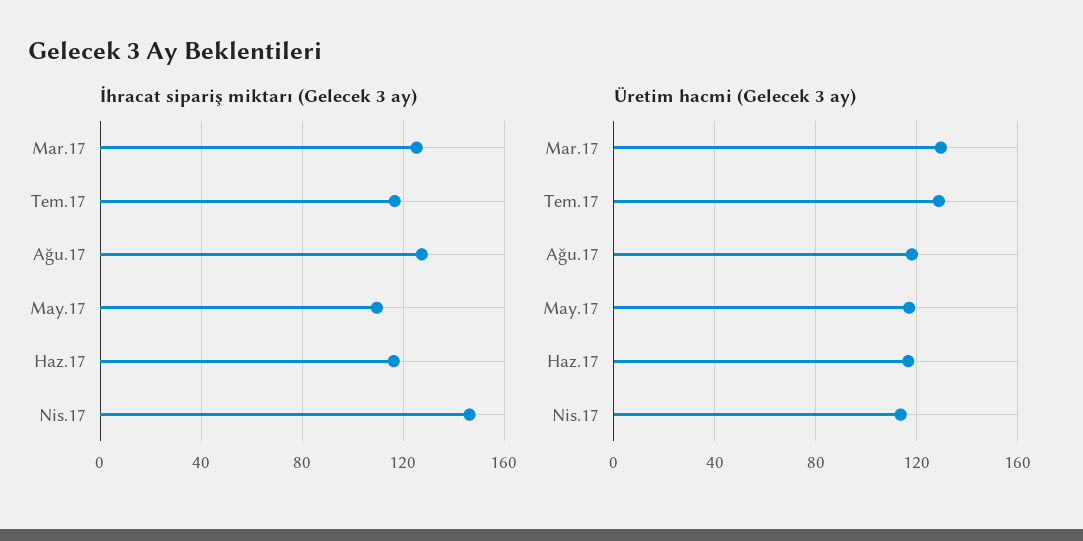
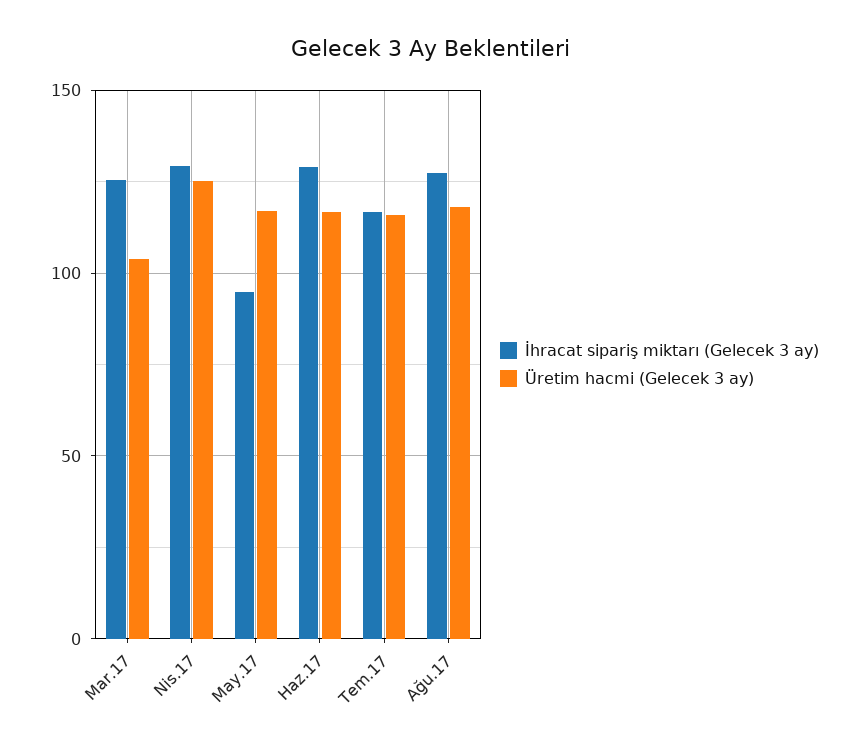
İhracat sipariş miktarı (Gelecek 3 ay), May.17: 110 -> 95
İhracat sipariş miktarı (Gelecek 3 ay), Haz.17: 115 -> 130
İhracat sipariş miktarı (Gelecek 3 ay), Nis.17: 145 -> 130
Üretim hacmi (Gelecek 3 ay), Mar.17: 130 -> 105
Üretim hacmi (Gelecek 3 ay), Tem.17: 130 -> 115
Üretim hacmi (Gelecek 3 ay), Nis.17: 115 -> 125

---

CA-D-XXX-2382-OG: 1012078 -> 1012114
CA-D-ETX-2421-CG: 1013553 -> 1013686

JOB ITEM - Count every line of the records above in which the string "Üretim" appears. The number alone is to be given.

FINISHED TASK - 3